Laue welcomed College president and CEO, Dan Gnatiuk next.
 
Gnatiuk acknowledged that “we are located on Cree territory in Treaty 8 lands, the traditional lands of the Beaver people and homelands of the Metis people”.
 
He said, “The Animal Health Technology (AHT) program has a reputation for excellence in this province and in our country,” and mirrored Laue's comment that it remains one of the College's most competitive programs and has a high post-graduation employment rate.
 
Gnatiuk emphasized that, “The AHT progam is vital to the success of the agricultural community of Fairview. Our graduates stimulate local economies, keep our industries strong and vibrant and raise the standard for animal care in this province.”
 
Susan Bansgrove, vice president, academics and research, told those in attendance that when the College makes investments, improvements and upgrades to its facilities, “we ask ourselves the question: 'How will this enrich the experiences of our students?'
 
“The student experience is at the core of every decision we make,” she said. “Because of this, we remain focused on improving spaces like the Harvey McLachlan Arena where students learn and study.”
 
Bansgrove noted, “At Fairview Campus, the AHT program is renowned for the high quality of its instructors. It remains one of GPRC's most popular programs of study.”
 
She said the upgrades in the lab “will make a real difference in the education of our students.

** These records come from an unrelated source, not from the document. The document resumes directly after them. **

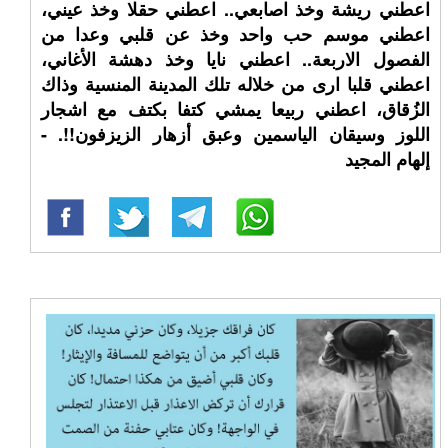
اعطني ريشة وخذ اصابعي.. اعطني حقلا وخذ عيني،
اعطني موسم حب واحد وخذ عن قلبي وعدا من
الفصول الاربعة.. اعطني نايا وخذ دهشة الأغاني،
اعطني قلبا ارى من خلاله تلك المدينة المنسية وذاك
الزُقاق، اعطني ربيعا يمشي كتفا بكتف مع اشجار
اللوز وسيقان الياسمين وعبق أزهار الزيزفون!!. -
إلهام المجيد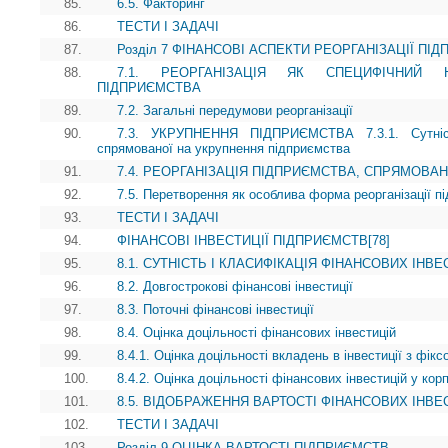
85.
6.5. Факторинг
86.
ТЕСТИ І ЗАДАЧІ
87.
Розділ 7 ФІНАНСОВІ АСПЕКТИ РЕОРГАНІЗАЦІЇ ПІ
88.
7.1. РЕОРГАНІЗАЦІЯ ЯК СПЕЦИФІЧНИЙ 
ПІДПРИЄМСТВА
89.
7.2. Загальні передумови реорганізації
90.
7.3. УКРУПНЕННЯ ПІДПРИЄМСТВА 7.3.1. Сутність
спрямованої на укрупнення підприємства
91.
7.4. РЕОРГАНІЗАЦІЯ ПІДПРИЄМСТВА, СПРЯМОВА
92.
7.5. Перетворення як особлива форма реорганізації п
93.
ТЕСТИ І ЗАДАЧІ
94.
ФІНАНСОВІ ІНВЕСТИЦІЇ ПІДПРИЄМСТВ[78]
95.
8.1. СУТНІСТЬ І КЛАСИФІКАЦІЯ ФІНАНСОВИХ ІНВ
96.
8.2. Довгострокові фінансові інвестиції
97.
8.3. Поточні фінансові інвестиції
98.
8.4. Оцінка доцільності фінансових інвестицій
99.
8.4.1. Оцінка доцільності вкладень в інвестиції з фік
100.
8.4.2. Оцінка доцільності фінансових інвестицій у кор
101.
8.5. ВІДОБРАЖЕННЯ ВАРТОСТІ ФІНАНСОВИХ ІНВЕС
102.
ТЕСТИ І ЗАДАЧІ
103.
Розділ 9 ОЦІНКА ВАРТОСТІ ПІДПРИЄМСТВ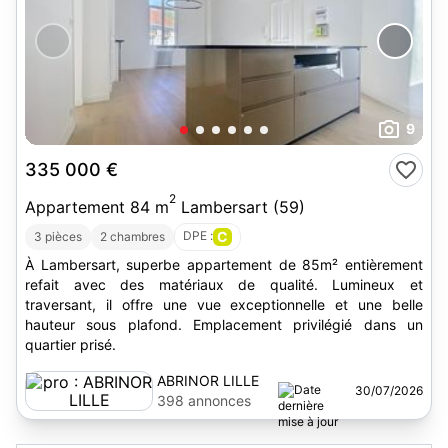
9
335 000 €
2
Appartement 84 m
Lambersart (59)
DPE :
C
3 pièces
2 chambres
À Lambersart, superbe appartement de 85m² entièrement
refait avec des matériaux de qualité. Lumineux et
traversant, il offre une vue exceptionnelle et une belle
hauteur sous plafond. Emplacement privilégié dans un
quartier prisé.
ABRINOR LILLE
30/07/2026
398 annonces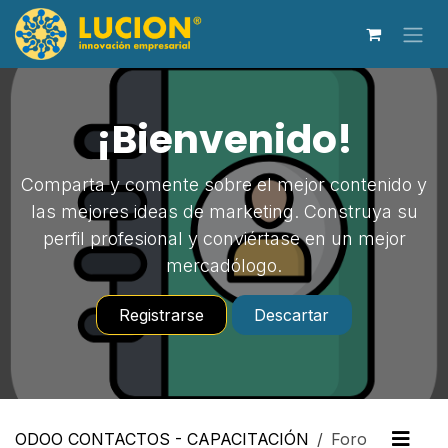
Ir al contenido
¡Bienvenido!
Comparta y comente sobre el mejor contenido y
las mejores ideas de marketing. Construya su
perfil profesional y conviértase en un mejor
mercadólogo.
Registrarse
Descartar
ODOO CONTACTOS - CAPACITACIÓN
Foro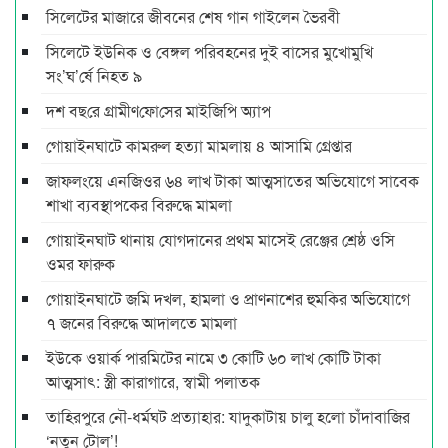
সিলেটের মাজারে জীবনের শেষ গান গাইলেন ভৈরবী
সিলেটে ইউনিক ও বেঙ্গল পরিবহনের দুই বাসের মুখোমুখি
সং’ঘ’র্ষে নিহত ৯
দশ বছ‌রে গ্রামীণ‌ফো‌সের মাইজিপি অ্যাপ
গোয়াইনঘাটে কামরুল হত্যা মামলায় ৪ আসামি গ্রেপ্তার
জাফলংয়ে এনজিওর ৬৪ লাখ টাকা আত্মসাতের অভিযোগে সাবেক
শাখা ব্যবস্থাপকের বিরুদ্ধে মামলা
গোয়াইনঘাট থানায় যোগদানের প্রথম মাসেই রেঞ্জের শ্রেষ্ঠ ওসি
ওমর ফারুক
গোয়াইনঘাটে জমি দখল, হামলা ও প্রাণনাশের হুমকির অভিযোগে
৭ জনের বিরুদ্ধে আদালতে মামলা
ইউকে ওয়ার্ক পারমিটের নামে ৩ কোটি ৬০ লাখ কোটি টাকা
আত্মসাৎ: স্ত্রী কারাগারে, স্বামী পলাতক
তাহিরপুরে নৌ-ধর্মঘট প্রত্যাহার: যাদুকাটায় চালু হলো চাঁদাবাজির
‘নতুন টোল’!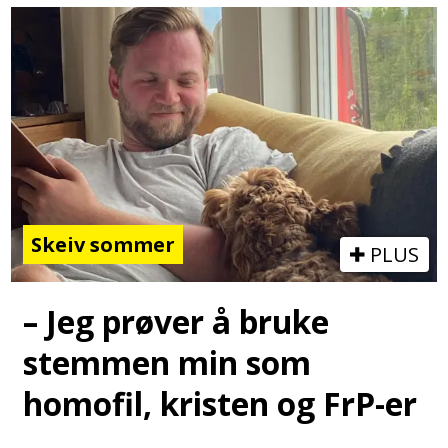
Skeiv sommer
PLUS
– Jeg prøver å bruke
stemmen min som
homofil, kristen og FrP-er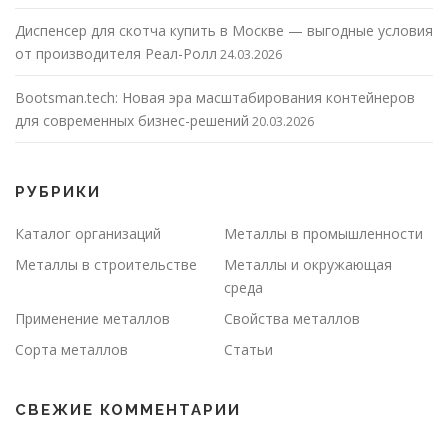
Диспенсер для скотча купить в Москве — выгодные условия
от производителя Реал-Ролл
24.03.2026
Bootsman.tech: Новая эра масштабирования контейнеров
для современных бизнес-решений
20.03.2026
РУБРИКИ
Каталог организаций
Металлы в промышленности
Металлы в строительстве
Металлы и окружающая
среда
Применение металлов
Свойства металлов
Сорта металлов
Статьи
СВЕЖИЕ КОММЕНТАРИИ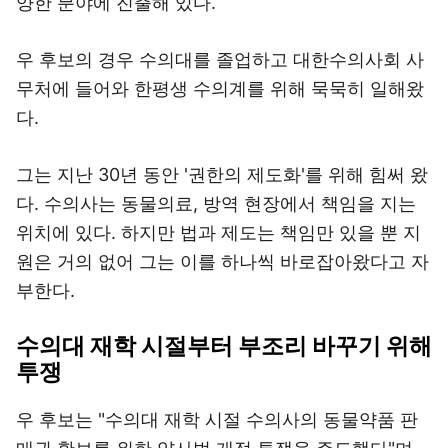
양한 분야에 진출해 있다.
우 후보의 경우 수의대를 졸업하고 대한수의사회 사
무처에 들어와 한평생 수의계를 위해 묵묵히 일해왔
다.
그는 지난 30년 동안 '권한의 제도화'를 위해 힘써 왔
다. 수의사는 동물의료, 방역 현장에서 책임을 지는
위치에 있다. 하지만 법과 제도는 책임만 있을 뿐 지
원은 거의 없어 그는 이를 하나씩 바로잡아왔다고 자
부한다.
수의대 재학 시절부터 부조리 바꾸기 위해
투쟁
우 후보는 "수의대 재학 시절 수의사의 동물약품 판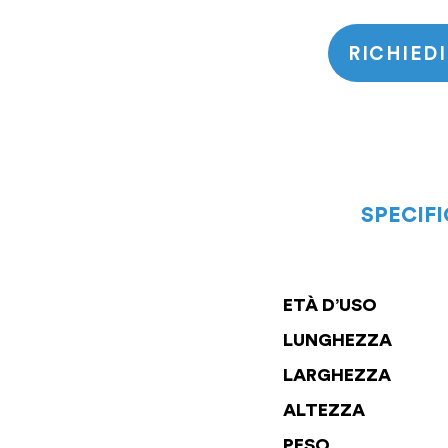
RICHIED
SPECIF
ETÀ D’USO
LUNGHEZZA
LARGHEZZA
ALTEZZA
PESO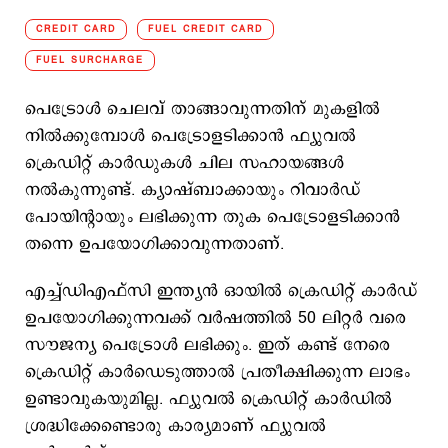
CREDIT CARD
FUEL CREDIT CARD
FUEL SURCHARGE
പെട്രോൾ ചെലവ് താങ്ങാവുന്നതിന് മുകളിൽ
നിൽക്കുമ്പോൾ പെട്രോളടിക്കാൻ ഫ്യുവൽ
ക്രെ‍ഡിറ്റ് കാർഡുകൾ ചില സഹായങ്ങൾ
നൽകുന്നുണ്ട്. ക്യാഷ്ബാക്കായും റിവാർഡ്
പോയിന്‍റായും ലഭിക്കുന്ന തുക പെട്രോളടിക്കാൻ
തന്നെ ഉപയോ​ഗിക്കാവുന്നതാണ്.
എച്ച്ഡിഎഫ്സി ഇന്ത്യൻ ഓയിൽ ക്രെഡിറ്റ് കാർ‍ഡ്
ഉപയോ​ഗിക്കുന്നവക്ക് വർഷത്തിൽ 50 ലിറ്റർ വരെ
സൗജന്യ പെട്രോൾ ലഭിക്കും. ഇത് കണ്ട് നേരെ
ക്രെഡിറ്റ് കാർഡെടുത്താൽ പ്രതീക്ഷിക്കുന്ന ലാഭം
ഉണ്ടാവുകയുമില്ല. ഫ്യുവൽ ക്രെഡിറ്റ് കാർഡിൽ
ശ്രദ്ധിക്കേണ്ടൊരു കാര്യമാണ് ഫ്യുവൽ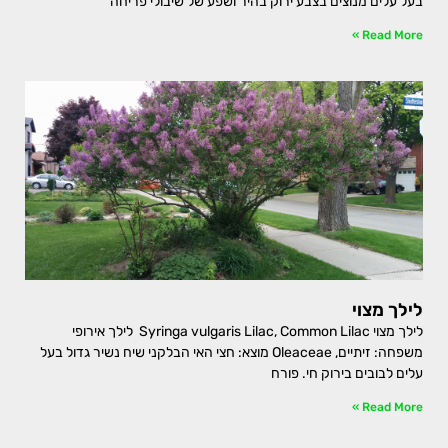
בעל עלים מנוצים בצבע ירוק בהיר ושפע של שיבולי פריחה
Read More »
לילך מצוי
לילך מצוי Syringa vulgaris Lilac, Common Lilac לילך אירופי
משפחה: זיתיים, Oleaceae מוצא: חצי האי הבלקני שיח נשיר גדול בעל
עלים לבובים בירוק חי. פורח
Read More »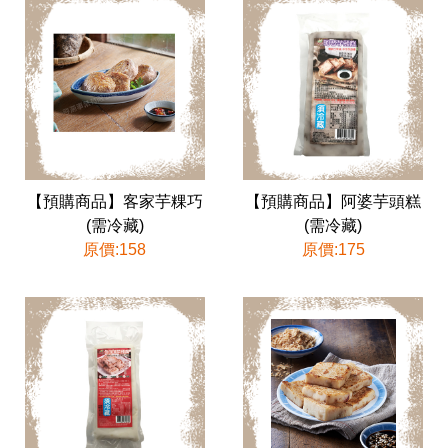
【預購商品】客家芋粿巧
【預購商品】阿婆芋頭糕
(需冷藏)
(需冷藏)
原價:158
原價:175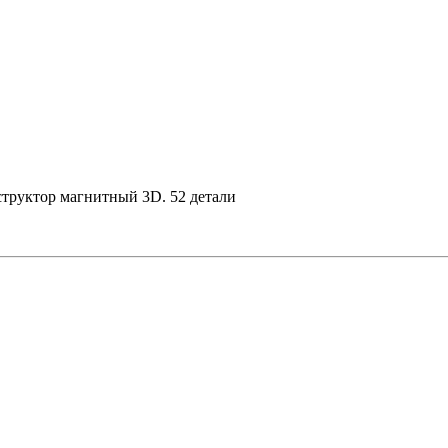
труктор магнитный 3D. 52 детали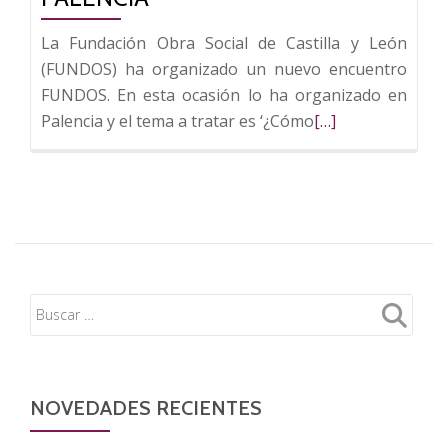
La Fundación Obra Social de Castilla y León
(FUNDOS) ha organizado un nuevo encuentro
FUNDOS. En esta ocasión lo ha organizado en
Leer
Palencia y el tema a tratar es ‘¿Cómo
[…]
más
sobre
Cómo
salvar
el
planeta
a
debate
en
los
encuentros
NOVEDADES RECIENTES
FUNDOS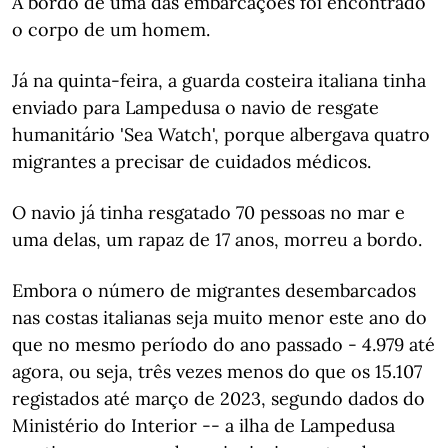
A bordo de uma das embarcações foi encontrado
o corpo de um homem.
Já na quinta-feira, a guarda costeira italiana tinha
enviado para Lampedusa o navio de resgate
humanitário 'Sea Watch', porque albergava quatro
migrantes a precisar de cuidados médicos.
O navio já tinha resgatado 70 pessoas no mar e
uma delas, um rapaz de 17 anos, morreu a bordo.
Embora o número de migrantes desembarcados
nas costas italianas seja muito menor este ano do
que no mesmo período do ano passado - 4.979 até
agora, ou seja, três vezes menos do que os 15.107
registados até março de 2023, segundo dados do
Ministério do Interior -- a ilha de Lampedusa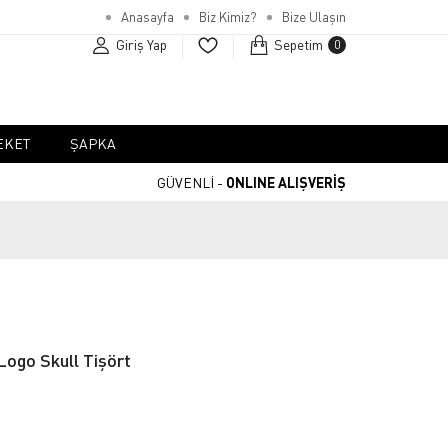
Anasayfa
Biz Kimiz?
Bize Ulaşın
Giriş Yap
Sepetim
0
EKET
ŞAPKA
GÜVENLİ -
ONLINE ALIŞVERİŞ
ogo Skull Tişört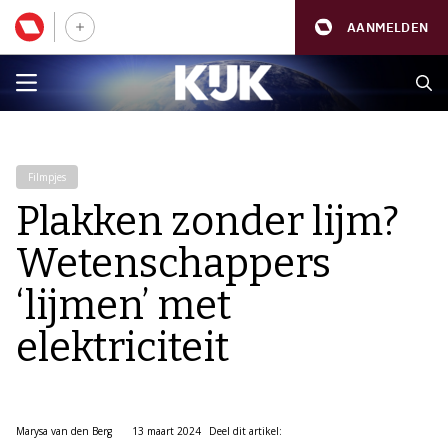
AANMELDEN
Filmpjes
Plakken zonder lijm?
Wetenschappers
‘lijmen’ met
elektriciteit
Marysa van den Berg
13 maart 2024
Deel dit artikel: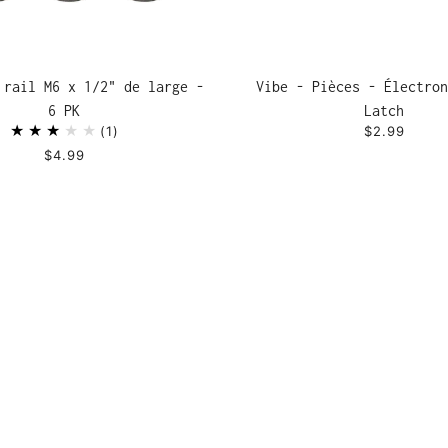
 rail M6 x 1/2" de large -
Vibe - Pièces - Électron
6 PK
Latch
1
$2.99
$4.99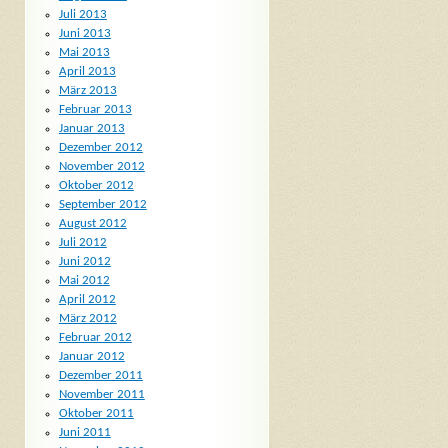
Juli 2013
Juni 2013
Mai 2013
April 2013
März 2013
Februar 2013
Januar 2013
Dezember 2012
November 2012
Oktober 2012
September 2012
August 2012
Juli 2012
Juni 2012
Mai 2012
April 2012
März 2012
Februar 2012
Januar 2012
Dezember 2011
November 2011
Oktober 2011
Juni 2011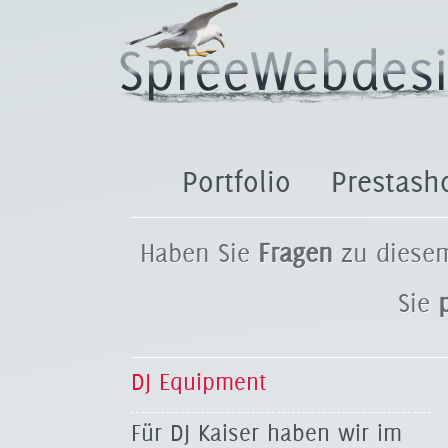
Portfolio
Prestash
Haben Sie
Fragen
zu diesem
Sie
DJ Equipment
Für DJ Kaiser haben wir im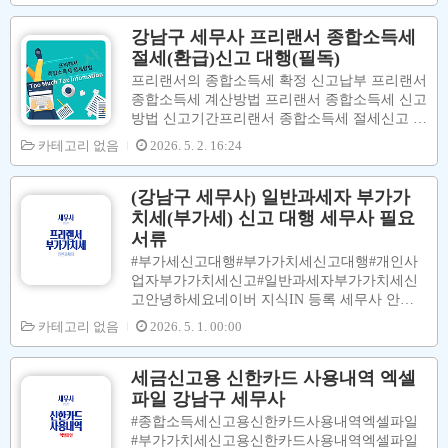
동일에 체..
시는웹툰작가님들이 늘어나고 있습니다.네이버
웹툰카카오 웹툰포스타입 웹툰등등많은 플랫폼
강남구 세무사 프리랜서 종합소득세
에서웹툰작가님들이작품 활동으로 하고 계신대
절세(환급)신고 대행(필독)
요작품활동도 중요하지만세금신고납부문제도
프리랜서의 종합소득세 확정 신고납부 프리랜서
매우 중요한 문제 입니다.이번포스팅에서는프리
종합소득세 계산방법 프리랜서 종합소득세 신고
랜서로 활동하시는#웹툰작가님들의#종합소득
방법 신고기간프리랜서 종합소득세 절세신고 방
세신고납부문제에 대하여설명을 합니다.프리랜
법 프리랜서 건강보험과 국민연금 프리랜서 종
카테고리 없음
2026. 5. 2. 16:24
서란고용 계약에 얽매이지 않고프로젝트 단위
합소득세 유의사항프리랜서 기장의무 간편장부
또는 일정한 기간 동안특정 클라이언트와 계약
대상자 복식부기의무자 프리랜서 경비율 단순경
을 맺고독립적으로 일하는 사람을 말합니다.이
비율 기준경비율 안녕하세요Trust 하고 Smart 하
(강남구 세무사) 일반과세자 부가가
러한 분들은급여를 지급 받을 때급여액의 3.3%
고 TMI 한아임 세무회계 입니다. [1] 3.3프로 프
치세(부가세) 신고 대행 세무사 필요
금액을 차..
리랜서​ 3.3프로 프리랜서인적용역 사업자는​고용
서류
주(=사업주)와 근로계약(=근로계약을 맺으면근
#부가세신고대행#부가가치세신고대행#개인사
로소득자가 되며,4대보험 가입O +퇴직금O 등근
업자부가가치세신고#일반과세자부가가치세신
로기준법 적용됨)을 맺지도 않고,​그렇다고세무
고안녕하세요네이버 지식IN 등록 세무사 안동
서에 사업자등록증을내지도 않고,​독립적으로(=
민 입니다.이번 포스팅은#사업자등록을 한 #일
카테고리 없음
시간, 장소를 구애받지 아니하고)​인적용역(=프
2026. 5. 1. 00:00
반과세자 #프리랜서 분들의#부가가치세신고 문
리랜서 자신의 ..
제에 대해서설명합니다.인건비 신고적격증빙 과
소수취종합소득세 절세신고건강보험료 절감고
세금신고용 신한카드 사용내역 엑셀
지국민연금보험료 절감고지등등의 이유로일반
파일 강남구 세무사
과세자로사업자등록증을 낸프리랜서 사업자 분
#종합소득세신고용신한카드사용내역엑셀파일
들은연 2회부가가치세 신고를 하셔야 하고연 2
#부가가치세신고용신한카드사용내역엑셀파일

Exposing students to industry standard equipment and facilities means better preparing them for their careers when they graduate, and ensuring their success as they go on in their professional lives”.
 
The success of the AHT program in Fairview, Bansgrove said, “is indicative of this region's great need for and appreciation of all this campus offers”.
 
Bansgrove thanked Laue, his staff and faculty and said, “We will continue to stand behind you at the executive level and support the growth and improvement of this campus and our college.”
 
Harvey McLachlan taught at the campus from 1963 to 1988. As an animal science instructor, McLachlan used the college farm as an outdoor classroom involving students with day-to-day care of dairy cows, beef cattle, swine, sheep and poultry.
 
Three other longtime instructors at GPRC Fairview Campus attended the open house:  Dr. Jim Henderson, Trevor Jones and Dr. Art Schatz.
 
Henderson was an instructor in the AHT program. He said that over the years, “we would shift the room around for different purposes. When we started the program, we didn't have any facilities,” and added, instruction was done “in the Fairview Vet Clinic for some time”.
 
Henderson noted, “Trevor Jones and Harvey McLachlan put forth the idea of animal health as an add-on to the agriculture program.”
 
Jones taught animal sciences from 1957 to 1980 at the campus and noted the large animal lab is “originally where we taught artificial insemination”. “The AHT program is one of the strongest they have,” he said. “It really gives the College a boost.”
 
Schatz started in the fall of 1987 as a veterinary instructor in the AHT program and retired June 30, 2010, returning two or three times under contract to teach a few courses.
 
“Over the years, this building was designed for the College agricultural program,” Schatz said. I'm impressed GPRC put money into the renovation.”